In [1]:
import pyspark
from pyspark.sql import SparkSession


In [2]:
# create the spark session
spark = SparkSession.builder\
    .master("local[*]")\
    .appName("test")\
    .getOrCreate()

Setting default log level to "WARN".
To adjust logging level use sc.setLogLevel(newLevel).

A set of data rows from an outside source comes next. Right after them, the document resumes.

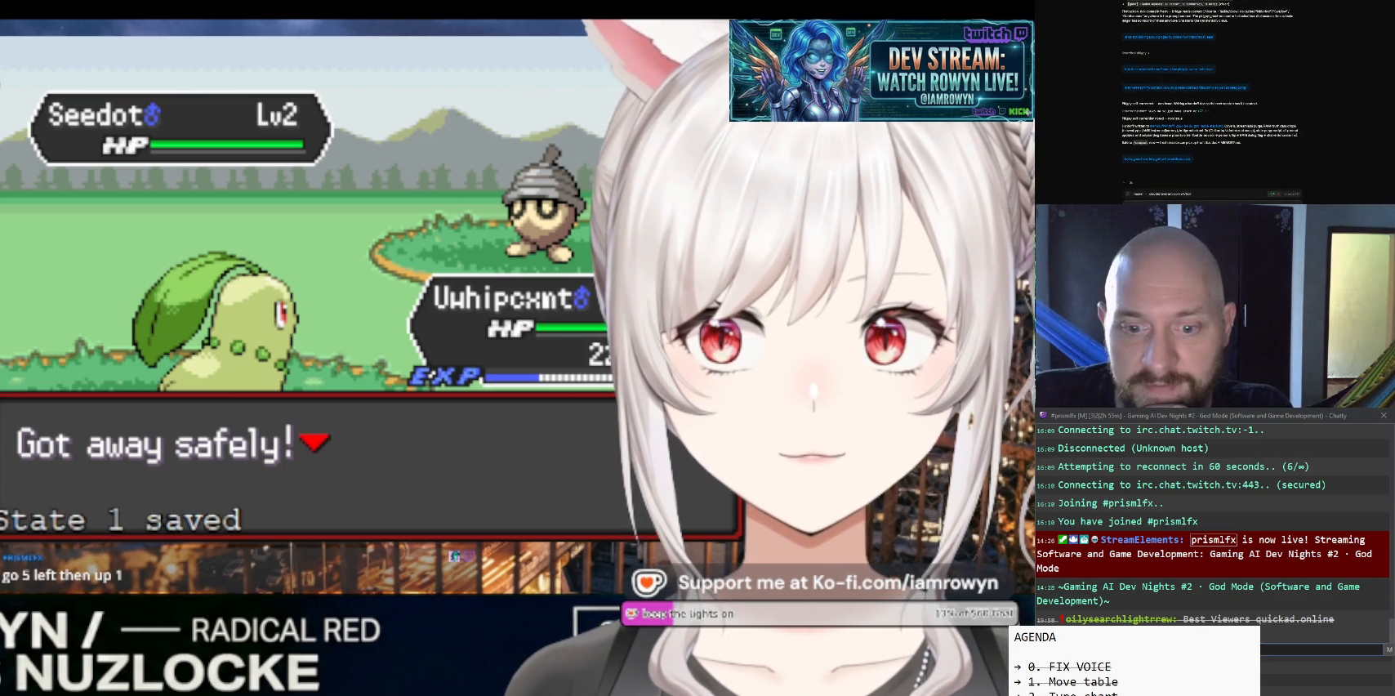
{"buttons": ["A"], "events": []}
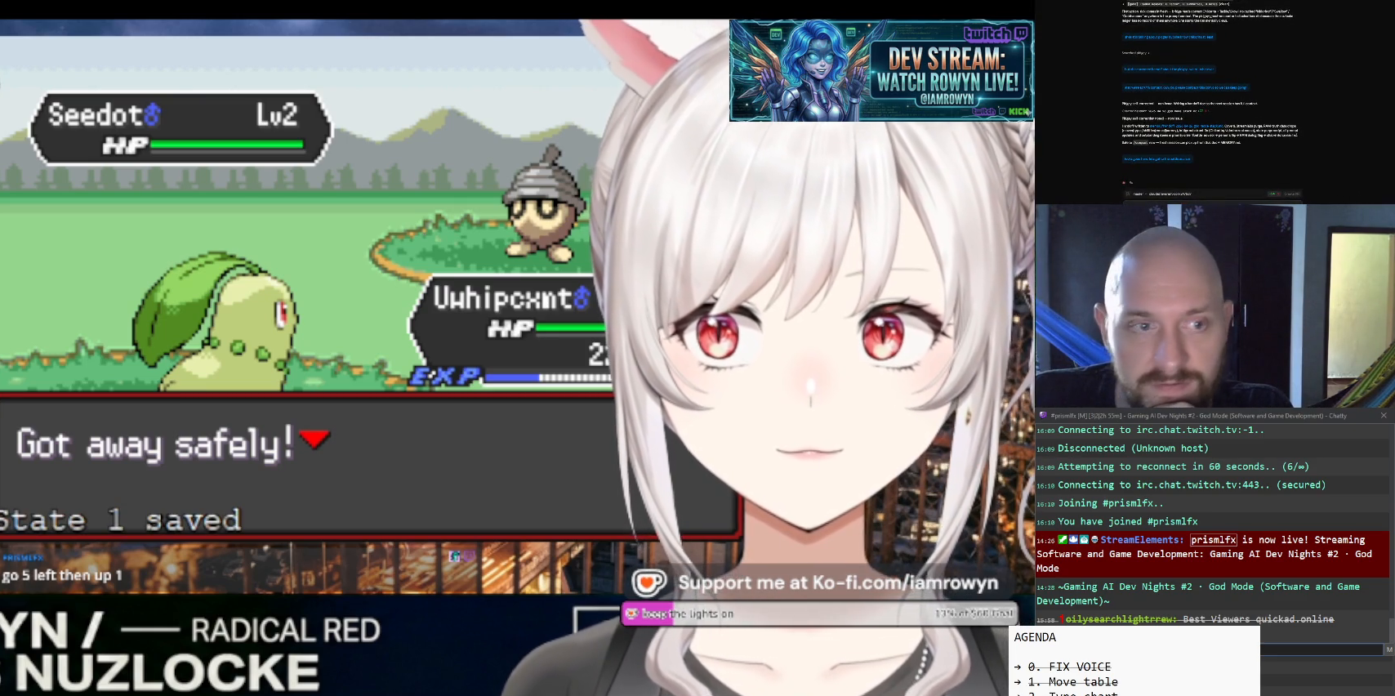
{"buttons": ["A"], "events": []}
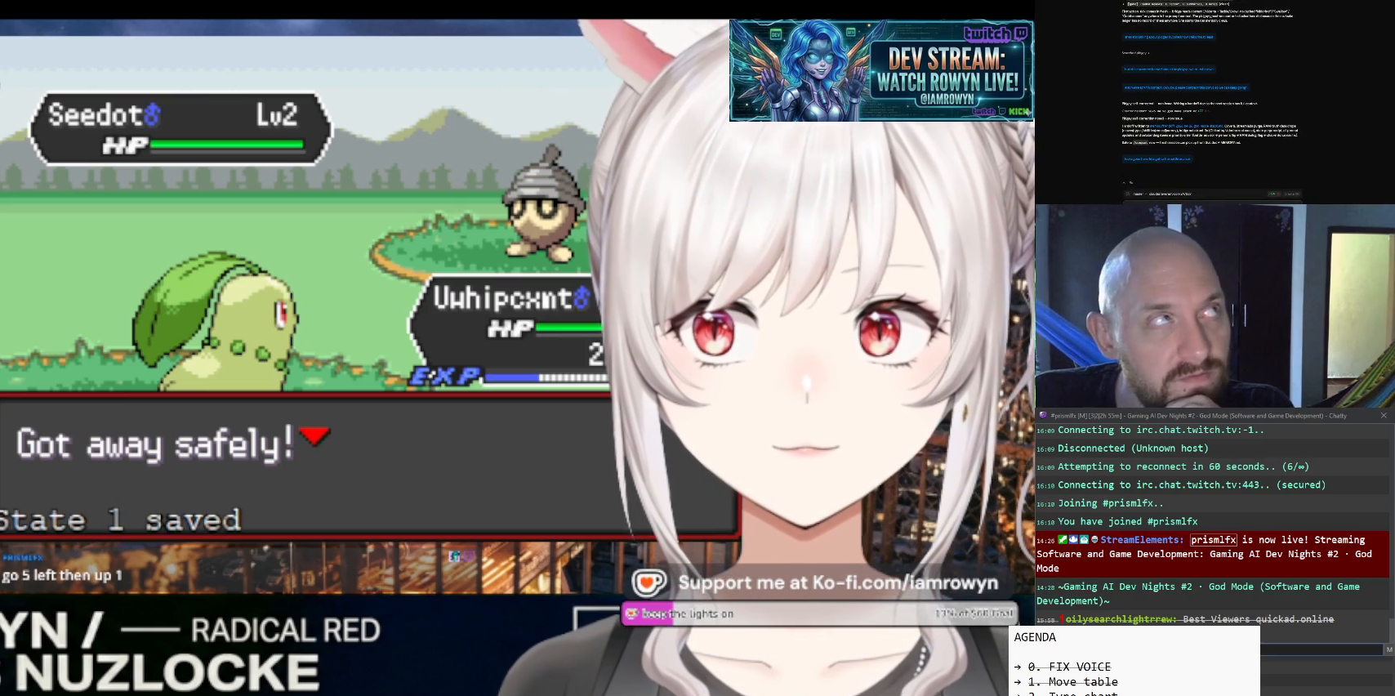
{"buttons": ["A"], "events": []}
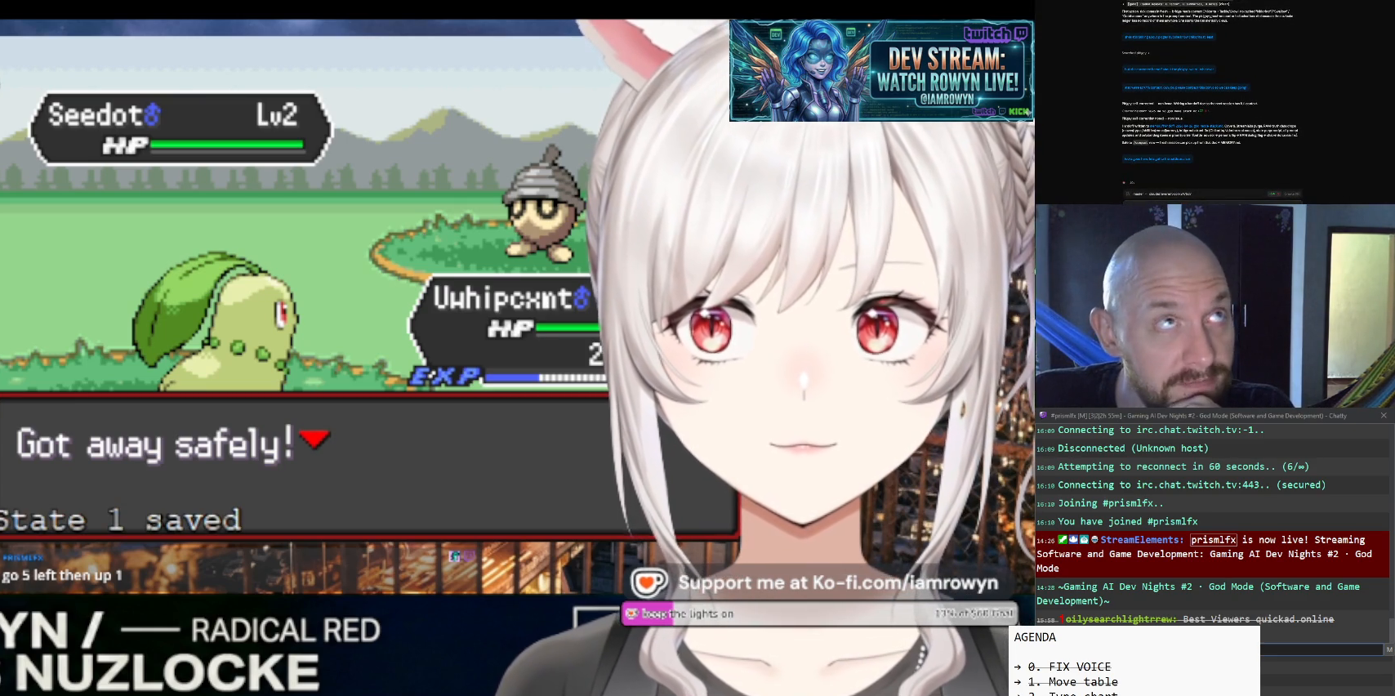
{"buttons": ["A"], "events": []}
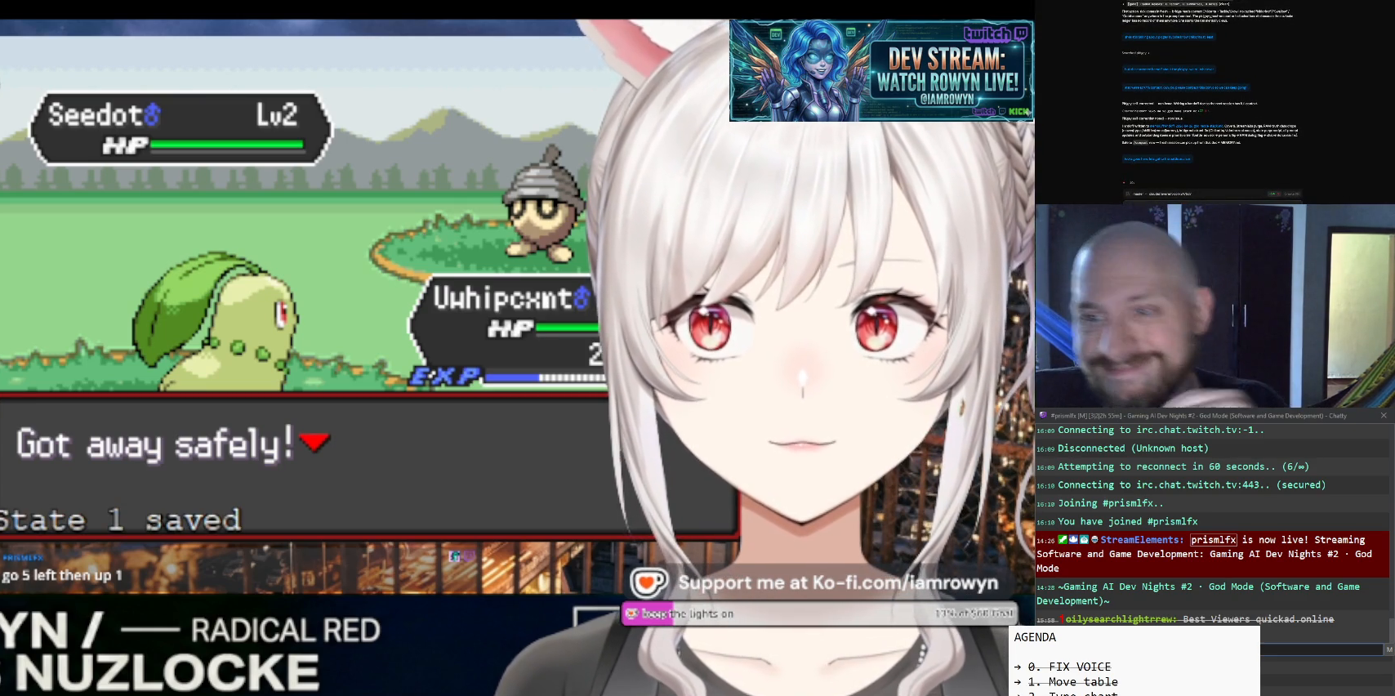
{"buttons": ["A"], "events": []}
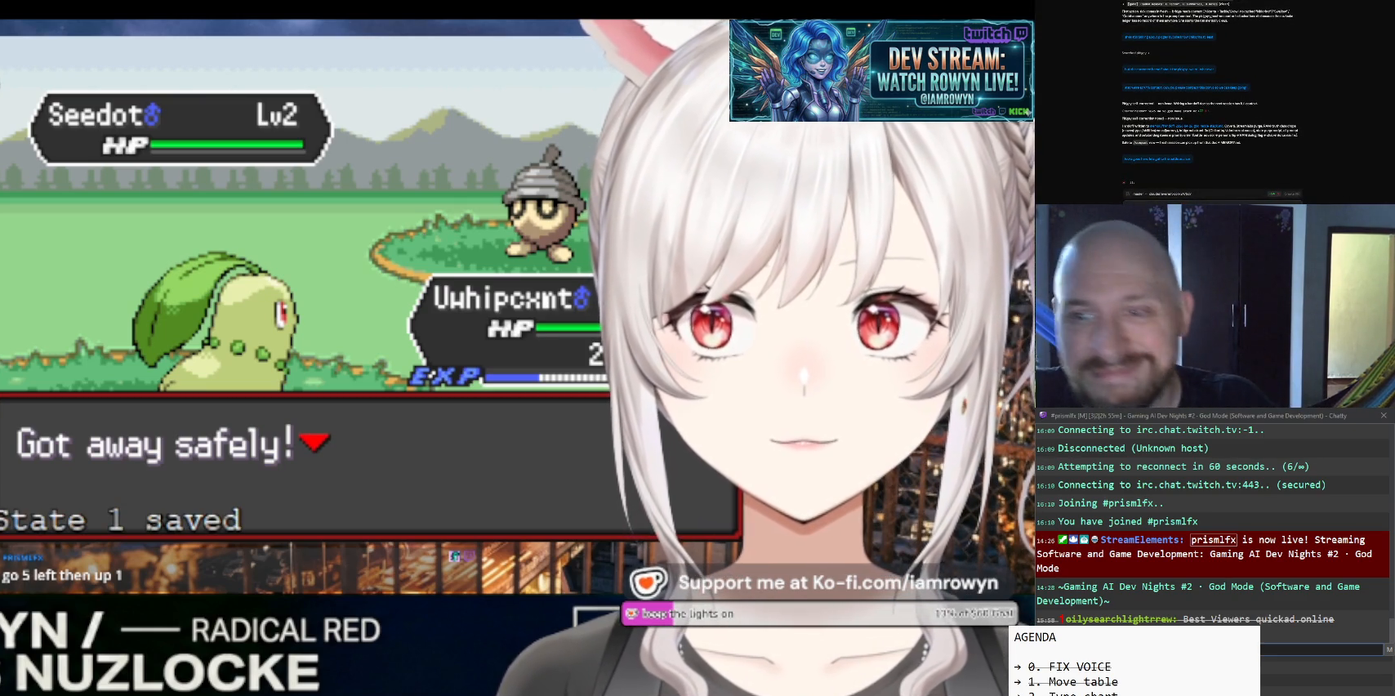
{"buttons": ["A"], "events": []}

For SparkR, use setLogLevel(newLevel).
24/02/23 04:47:27 WARN NativeCodeLoader: Unable to load native-hadoop library for your platform... using builtin-java classes where applicable


### Read in the green and yellow taxi data

In [20]:
# read the green taxi data for 2020 and 2021
df_green = spark.read.parquet('data/pq/green/*/*')


In [5]:
# rename the columns
df_green.printSchema()

root
 |-- VendorID: integer (nullable = true)
 |-- lpep_pickup_datetime: timestamp (nullable = true)
 |-- lpep_dropoff_datetime: timestamp (nullable = true)
 |-- store_and_fwd_flag: string (nullable = true)
 |-- RatecodeID: integer (nullable = true)
 |-- PULocationID: integer (nullable = true)
 |-- DOLocationID: integer (nullable = true)
 |-- passenger_count: integer (nullable = true)
 |-- trip_distance: double (nullable = true)
 |-- fare_amount: double (nullable = true)
 |-- extra: double (nullable = true)
 |-- mta_tax: double (nullable = true)
 |-- tip_amount: double (nullable = true)
 |-- tolls_amount: double (nullable = true)
 |-- ehail_fee: double (nullable = true)
 |-- improvement_surcharge: double (nullable = true)
 |-- total_amount: double (nullable = true)
 |-- payment_type: integer (nullable = true)
 |-- trip_type: integer (nullable = true)
 |-- congestion_surcharge: double (nullable = true)



In [21]:
# read the yellow taxi data for 2020 and 2021
df_yellow = spark.read.parquet('data/pq/yellow/*/*')


In [7]:
df_yellow.printSchema()

root
 |-- VendorID: integer (nullable = true)
 |-- tpep_pickup_datetime: timestamp (nullable = true)
 |-- tpep_dropoff_datetime: timestamp (nullable = true)
 |-- passenger_count: integer (nullable = true)
 |-- trip_distance: double (nullable = true)
 |-- RatecodeID: integer (nullable = true)
 |-- store_and_fwd_flag: string (nullable = true)
 |-- PULocationID: integer (nullable = true)
 |-- DOLocationID: integer (nullable = true)
 |-- payment_type: integer (nullable = true)
 |-- fare_amount: double (nullable = true)
 |-- extra: double (nullable = true)
 |-- mta_tax: double (nullable = true)
 |-- tip_amount: double (nullable = true)
 |-- tolls_amount: double (nullable = true)
 |-- improvement_surcharge: double (nullable = true)
 |-- total_amount: double (nullable = true)
 |-- congestion_surcharge: double (nullable = true)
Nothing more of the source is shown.